[Stored data entries]
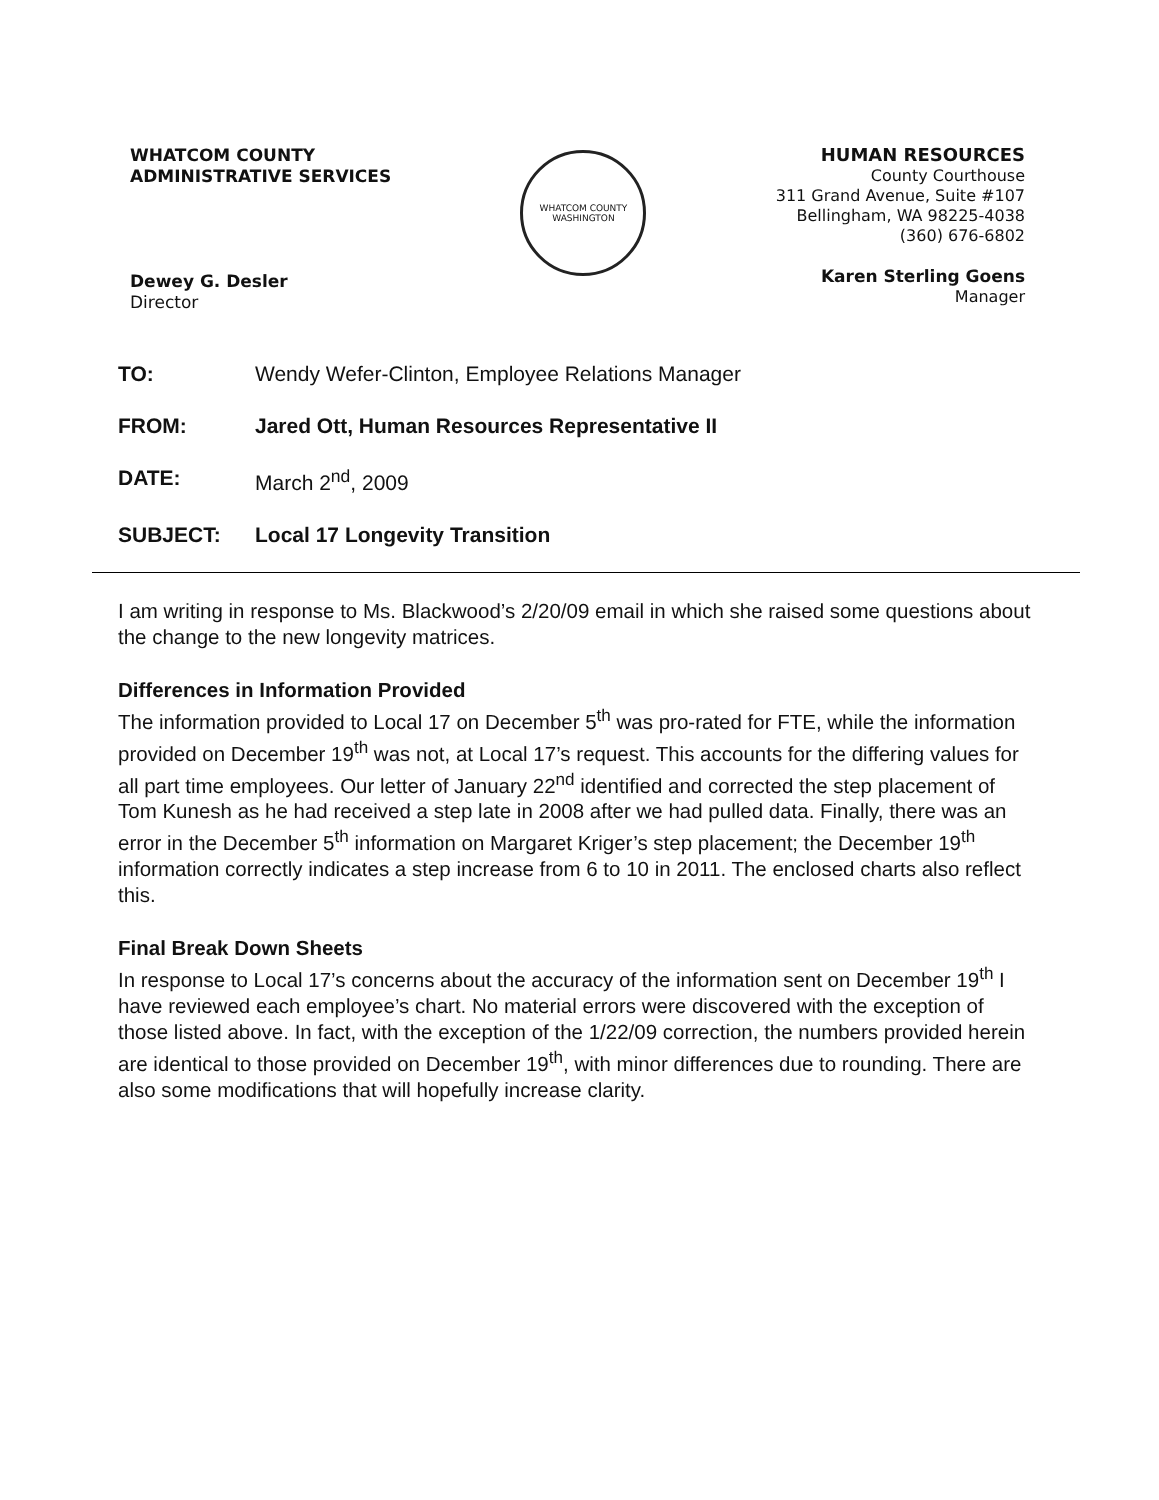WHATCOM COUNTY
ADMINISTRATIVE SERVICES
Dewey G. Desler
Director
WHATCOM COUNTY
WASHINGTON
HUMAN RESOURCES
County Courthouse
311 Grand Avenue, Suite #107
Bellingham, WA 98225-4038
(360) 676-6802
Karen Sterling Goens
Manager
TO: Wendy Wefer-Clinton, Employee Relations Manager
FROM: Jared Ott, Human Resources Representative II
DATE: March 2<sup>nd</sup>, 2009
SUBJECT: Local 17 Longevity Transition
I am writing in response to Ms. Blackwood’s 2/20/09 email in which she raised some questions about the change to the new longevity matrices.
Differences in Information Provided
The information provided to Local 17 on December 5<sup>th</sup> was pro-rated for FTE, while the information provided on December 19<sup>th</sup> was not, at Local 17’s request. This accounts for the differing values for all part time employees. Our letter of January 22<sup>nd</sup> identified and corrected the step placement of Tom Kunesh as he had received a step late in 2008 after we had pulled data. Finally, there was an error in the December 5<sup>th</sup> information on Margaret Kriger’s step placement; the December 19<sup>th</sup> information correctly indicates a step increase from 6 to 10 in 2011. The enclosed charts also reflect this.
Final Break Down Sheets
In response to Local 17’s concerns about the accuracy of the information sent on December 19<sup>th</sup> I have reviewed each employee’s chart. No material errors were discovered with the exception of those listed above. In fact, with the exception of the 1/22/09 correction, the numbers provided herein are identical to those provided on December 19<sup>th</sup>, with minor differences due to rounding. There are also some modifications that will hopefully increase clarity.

ACTION ITEM | The complete set of records should be written out again, pictures excluded.

YOUR SOLUTION |
WHATCOM COUNTY
ADMINISTRATIVE SERVICES
Dewey G. Desler
Director
WHATCOM COUNTY
WASHINGTON
HUMAN RESOURCES
County Courthouse
311 Grand Avenue, Suite #107
Bellingham, WA 98225-4038
(360) 676-6802
Karen Sterling Goens
Manager
TO: Wendy Wefer-Clinton, Employee Relations Manager
FROM: Jared Ott, Human Resources Representative II
DATE: March 2<sup>nd</sup>, 2009
SUBJECT: Local 17 Longevity Transition
I am writing in response to Ms. Blackwood’s 2/20/09 email in which she raised some questions about the change to the new longevity matrices.
Differences in Information Provided
The information provided to Local 17 on December 5<sup>th</sup> was pro-rated for FTE, while the information provided on December 19<sup>th</sup> was not, at Local 17’s request. This accounts for the differing values for all part time employees. Our letter of January 22<sup>nd</sup> identified and corrected the step placement of Tom Kunesh as he had received a step late in 2008 after we had pulled data. Finally, there was an error in the December 5<sup>th</sup> information on Margaret Kriger’s step placement; the December 19<sup>th</sup> information correctly indicates a step increase from 6 to 10 in 2011. The enclosed charts also reflect this.
Final Break Down Sheets
In response to Local 17’s concerns about the accuracy of the information sent on December 19<sup>th</sup> I have reviewed each employee’s chart. No material errors were discovered with the exception of those listed above. In fact, with the exception of the 1/22/09 correction, the numbers provided herein are identical to those provided on December 19<sup>th</sup>, with minor differences due to rounding. There are also some modifications that will hopefully increase clarity.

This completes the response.